# [Things to do]
- a) Decide whether each statement agrees with the SQL Server queue post: (i) the queue is a table in SQL Server 2012; (ii) retrieving the next item once took more than a second; (iii) the slowdown came on gradually over several months. Answer each with yes or no and quote the deciding words of the post.
- b) Write out the part of the SQL Server queue post from "SQL Server –" up to and including "almost overnight drop).", keeping every word and mark unchanged.

# [Text provided]
┌──

SQL Server – How to Retrieve Next Queue Item

performancequery-performancequeuesql serversql-server-2012

I have a simple table in SQL Server 2012 which implements a processing queue. As data has been inserted the query to retrieve the next item has gone from <100ms to a constant 5-6secs. I would be hugely grateful if someone could point me at the cause of this sudden dip in performance. (It seems to have been an almost overnight drop).

└──

# [Data shown]

┌──

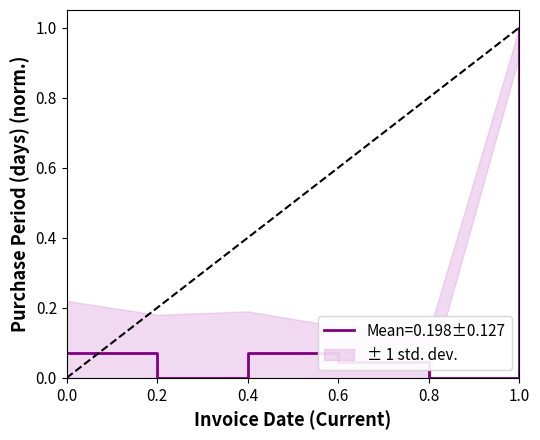

Reading left to right, list all the values displayed in this chart.

0.1	0.0	0.1	0.0	0.0	1.0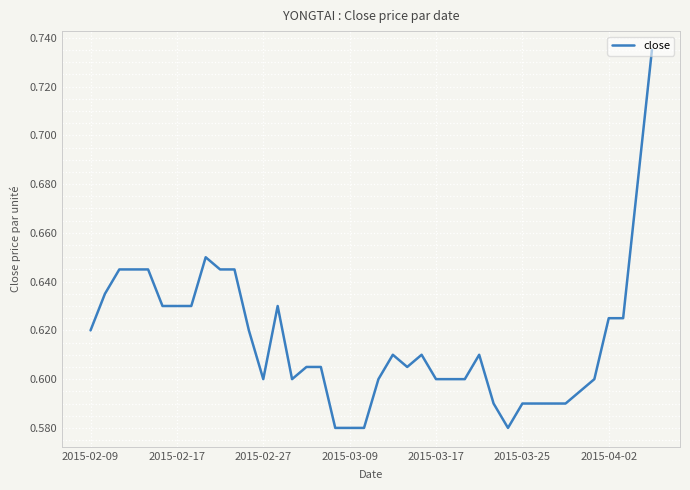

Does the chart display data point markers on the line(s)?

No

└──

# [Answers provided]
- a)
(i) Yes: "I have a simple table in SQL Server 2012 which implements a processing queue."
(ii) No: "the query to retrieve the next item has gone from <100ms to a constant 5-6secs."
(iii) No: "(It seems to have been an almost overnight drop)."

- b)
SQL Server – How to Retrieve Next Queue Item

performancequery-performancequeuesql serversql-server-2012

I have a simple table in SQL Server 2012 which implements a processing queue. As data has been inserted the query to retrieve the next item has gone from <100ms to a constant 5-6secs. I would be hugely grateful if someone could point me at the cause of this sudden dip in performance. (It seems to have been an almost overnight drop).